▶ Problem requirements: The records that follow should be copied out exactly, pictures excluded.
= Beginning of Section =
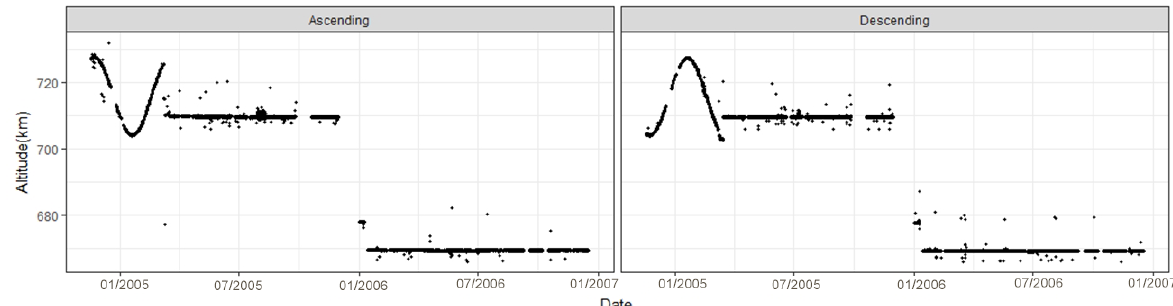
Figure 1. Average altitude of the DEMETER satellite from November 2004 to December 2006.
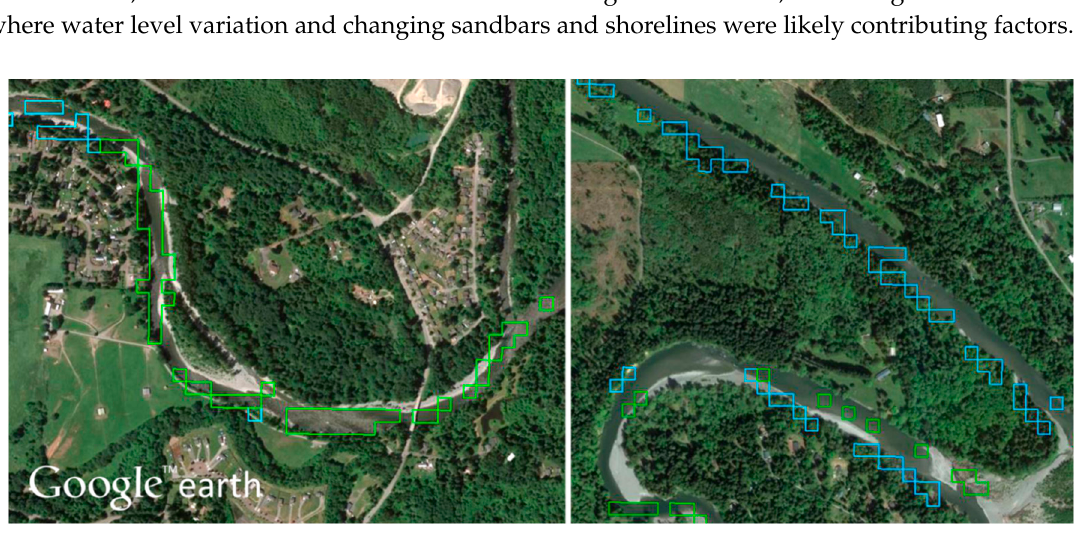
Figure 8. Green polygons correspond with pixels LC Trends interpreters had classified as Forest and CCDC classified as Water; blue polygons correspond with pixels LC Trends interpreters classified as Water and CCDC classified as Forest.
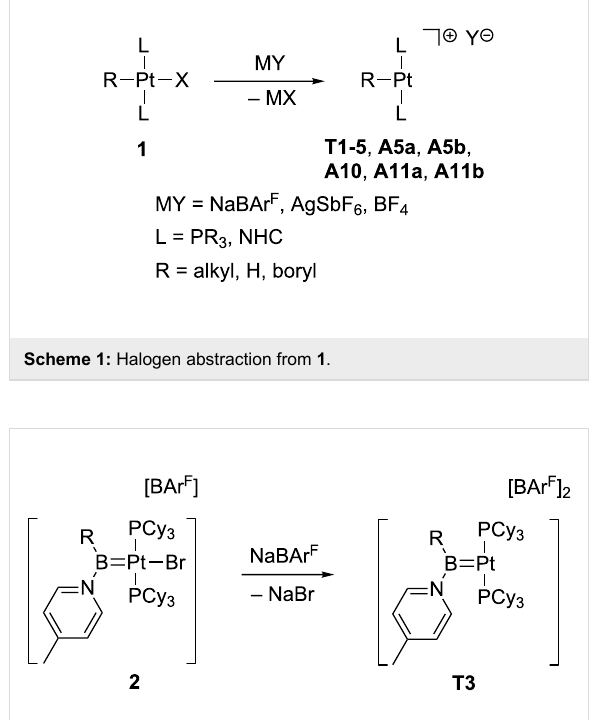
( A11b· NCMe) shows resonances for the Pt–CH 2 fragment with 2 J 1 J Pt,H and Pt,C values of 87 and 798 Hz, respectively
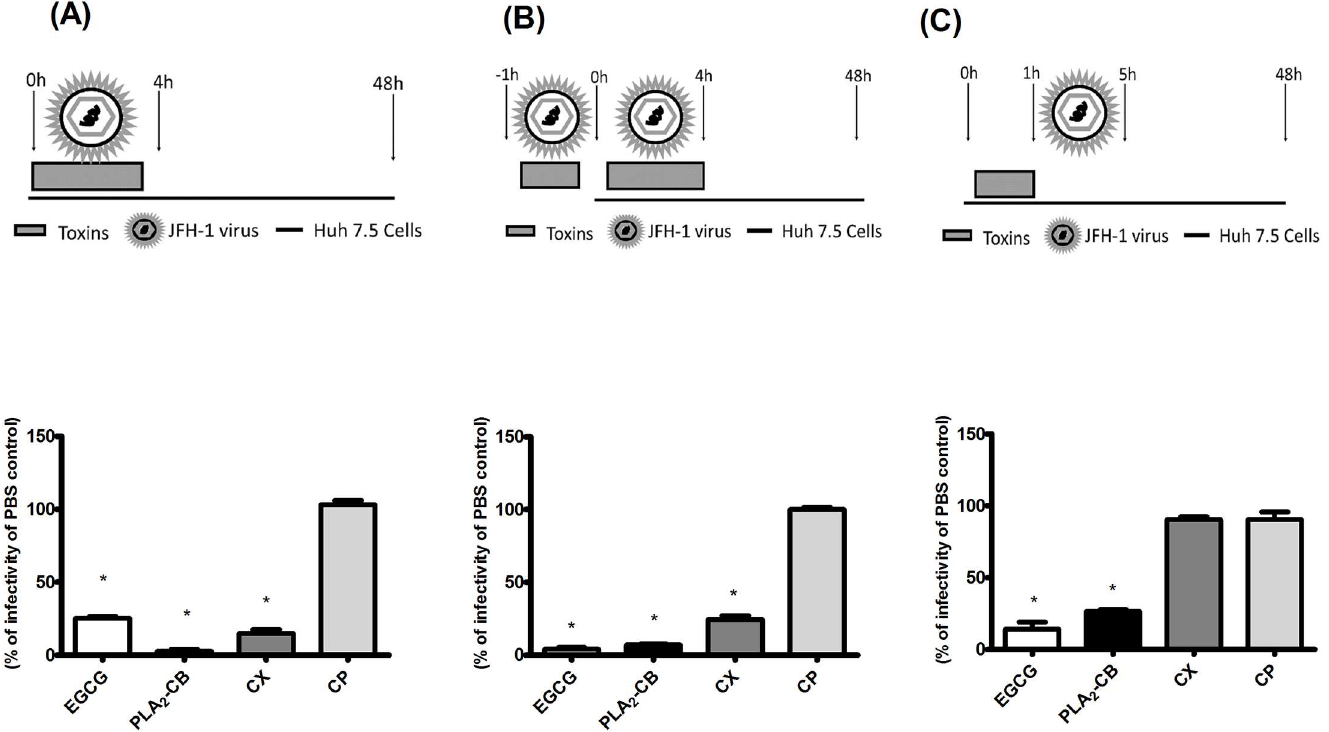
Fig 6. Effect of the toxins on HCV infectivity. Infectioussupernatantand toxins were added in different times to the cells and intracellularvirus was titrated 48 h post-infection by analyzingfocus-forming units per milliliters(Ffu/mL). For entry assay, Huh-7.5 cells were infected with JFH-1 HCVcc and toxins were immediately added. After 4 h, the supernatantwas replacedby fresh medium after repeatedwashes with PBS to remove completelythe inoculum(A). For virucidalassay, JFH-1 HCVcc particles were incubatedwith toxins for 1 h prior to the infection. After that, the inoculumwas used to infect na ï veHuh-7.5cells for 4 h. Cells were extensively washedand medium was added (B). In the pre-treatment assay, cells were previously treated with toxins for 1 h, washedto completelyremove toxins and infected with JFH-1 virus for 4 h. Cells were then washedto virus removaland replacedwith fresh media for up to 48 h post-infection (C). PBS was used as negativecontrol and EGCG as control of entry blockage.Mean values of three independent experiments each measuredin triplicate including the standard deviationare shown. P < 0.001 was consideredsignificant.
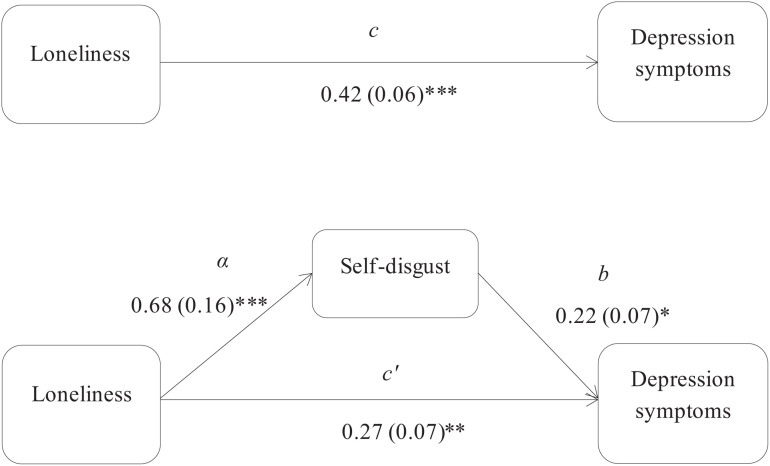
Self-disgust mediates the association between loneliness and depression symptoms in the non-PTSD group. Note: The total (c) and the indirect effect (c’) of loneliness on depression symptoms are shown. Unstandardized path coefficients are presented, with standard errors in brackets. ∗p ≤ 0.05; ∗∗p ≤ 0.005; ∗∗∗p ≤ 0.001.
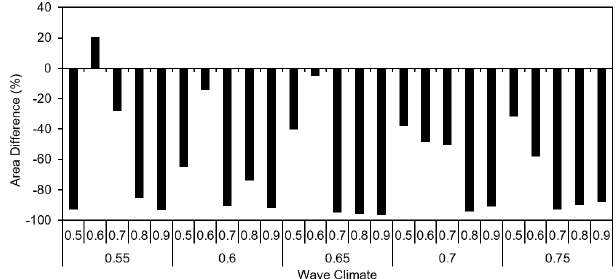
Figure 12. Areal difference (%) between results of CEM2D to CEM. The wave climate given along the x axis is defined according to the wave asymmetry (top row) and the proportion of high-angle waves (bottom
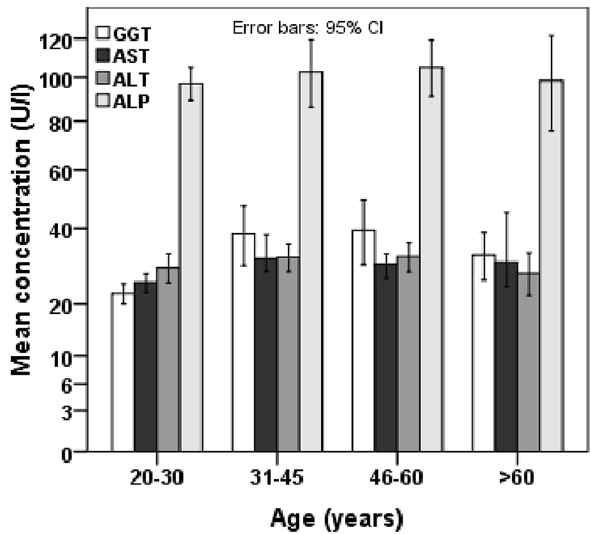
Figure 3. Levels of serum liver enzymes in the different age groups (n = 210 in 20–30 years, n = 134 in 31–45 years, n = 134 in 46–60 years and n = 62 in > 60 years group). The levels of liver enzymes in the age groups are compared by one way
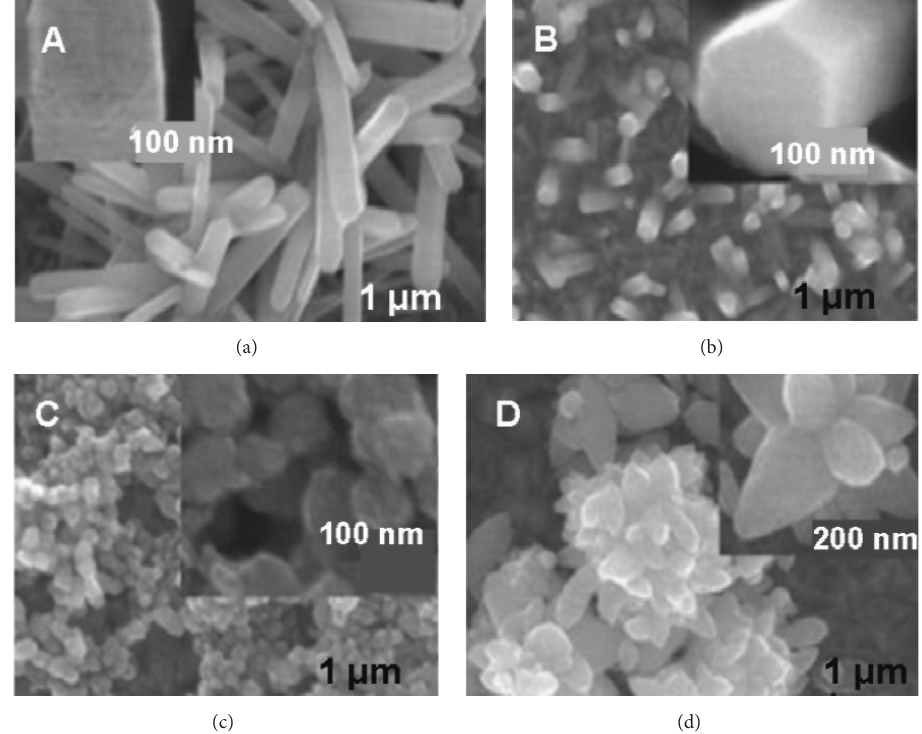
Figure 7: FESEM images showing the nanostructures obtained when growth was carried out at basic pH using 10mM reaction bath and growth duration of 5 hours (a) pH of 7.3, (b) pH of 8, (c) pH of 10, and (d) pH of 12 (reproduced with the permission from [54]).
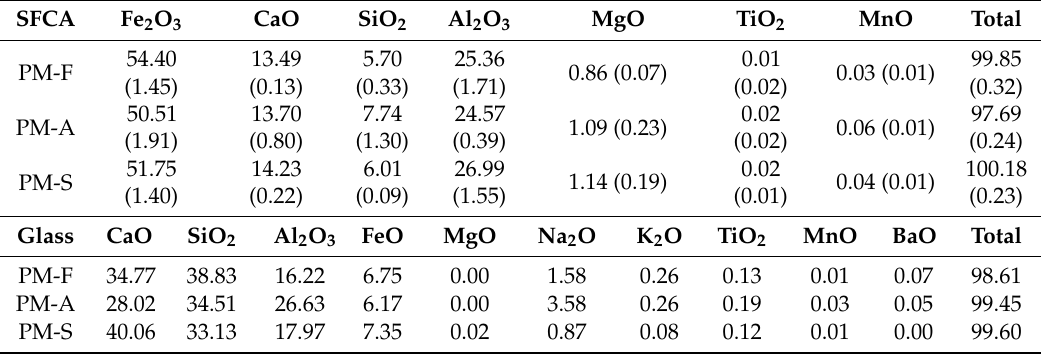
Table 4. Electron Probe Microanalysis (EPMA) of the SFCA crystals and glass phase within samples with standard deviations for ~10 point analyses in the parentheses,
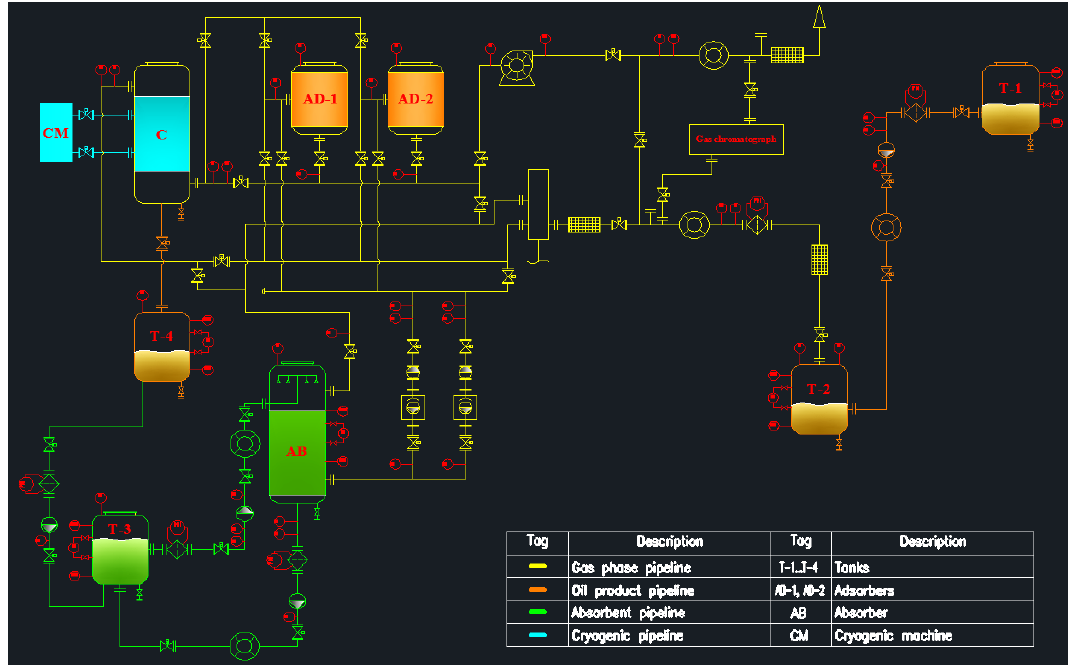
Figure 7. Flow chart of experimental apparatus (designed by Saint-Petersburg mining university).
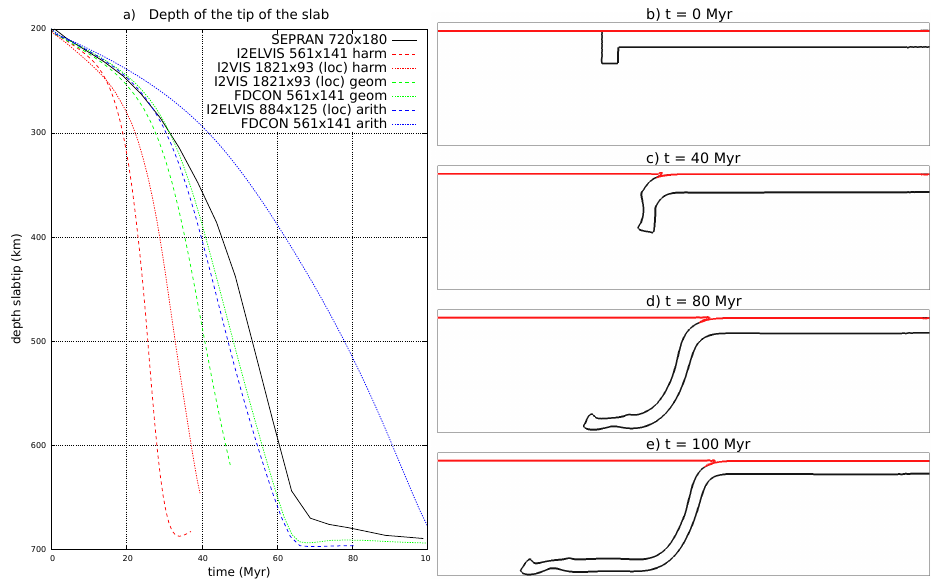
Figure 6. (a) Depth of slab tip vs. time. (b) through (e) snapshots in time of the slab. The red line indicates the location of the zero isocontour of the level set function tracking the surface and the black line indicates the zero isocontour of the level set function tracking the slab.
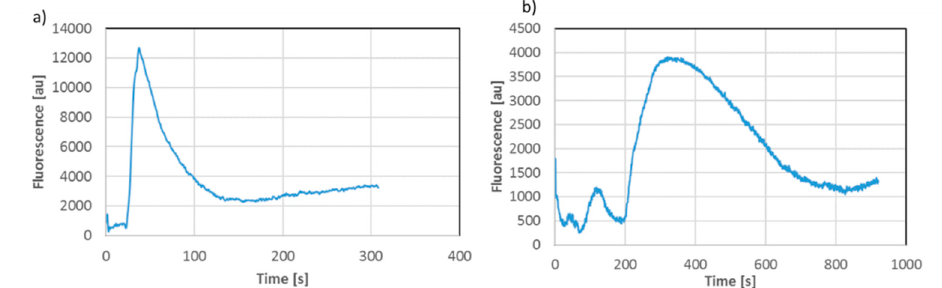
Figure 3. Blue methylene electrophoretic transport in the first microfluidic configuration ( a ) and after relocation of the sample to the second configuration ( b ), florescence measurement points are marked with arrows on Figure 2b.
= End of Section =
▶ The answer:
Figure 1. Average altitude of the DEMETER satellite from November 2004 to December 2006.
Figure 8. Green polygons correspond with pixels LC Trends interpreters had classified as Forest and CCDC classified as Water; blue polygons correspond with pixels LC Trends interpreters classified as Water and CCDC classified as Forest.
( A11b· NCMe) shows resonances for the Pt–CH 2 fragment with 2 J 1 J Pt,H and Pt,C values of 87 and 798 Hz, respectively
Fig 6. Effect of the toxins on HCV infectivity. Infectioussupernatantand toxins were added in different times to the cells and intracellularvirus was titrated 48 h post-infection by analyzingfocus-forming units per milliliters(Ffu/mL). For entry assay, Huh-7.5 cells were infected with JFH-1 HCVcc and toxins were immediately added. After 4 h, the supernatantwas replacedby fresh medium after repeatedwashes with PBS to remove completelythe inoculum(A). For virucidalassay, JFH-1 HCVcc particles were incubatedwith toxins for 1 h prior to the infection. After that, the inoculumwas used to infect na ï veHuh-7.5cells for 4 h. Cells were extensively washedand medium was added (B). In the pre-treatment assay, cells were previously treated with toxins for 1 h, washedto completelyremove toxins and infected with JFH-1 virus for 4 h. Cells were then washedto virus removaland replacedwith fresh media for up to 48 h post-infection (C). PBS was used as negativecontrol and EGCG as control of entry blockage.Mean values of three independent experiments each measuredin triplicate including the standard deviationare shown. P < 0.001 was consideredsignificant.
Self-disgust mediates the association between loneliness and depression symptoms in the non-PTSD group. Note: The total (c) and the indirect effect (c’) of loneliness on depression symptoms are shown. Unstandardized path coefficients are presented, with standard errors in brackets. ∗p ≤ 0.05; ∗∗p ≤ 0.005; ∗∗∗p ≤ 0.001.
Figure 12. Areal difference (%) between results of CEM2D to CEM. The wave climate given along the x axis is defined according to the wave asymmetry (top row) and the proportion of high-angle waves (bottom
Figure 3. Levels of serum liver enzymes in the different age groups (n = 210 in 20–30 years, n = 134 in 31–45 years, n = 134 in 46–60 years and n = 62 in > 60 years group). The levels of liver enzymes in the age groups are compared by one way
Figure 7: FESEM images showing the nanostructures obtained when growth was carried out at basic pH using 10mM reaction bath and growth duration of 5 hours (a) pH of 7.3, (b) pH of 8, (c) pH of 10, and (d) pH of 12 (reproduced with the permission from [54]).
Table 4. Electron Probe Microanalysis (EPMA) of the SFCA crystals and glass phase within samples with standard deviations for ~10 point analyses in the parentheses,
Figure 7. Flow chart of experimental apparatus (designed by Saint-Petersburg mining university).
Figure 6. (a) Depth of slab tip vs. time. (b) through (e) snapshots in time of the slab. The red line indicates the location of the zero isocontour of the level set function tracking the surface and the black line indicates the zero isocontour of the level set function tracking the slab.
Figure 3. Blue methylene electrophoretic transport in the first microfluidic configuration ( a ) and after relocation of the sample to the second configuration ( b ), florescence measurement points are marked with arrows on Figure 2b.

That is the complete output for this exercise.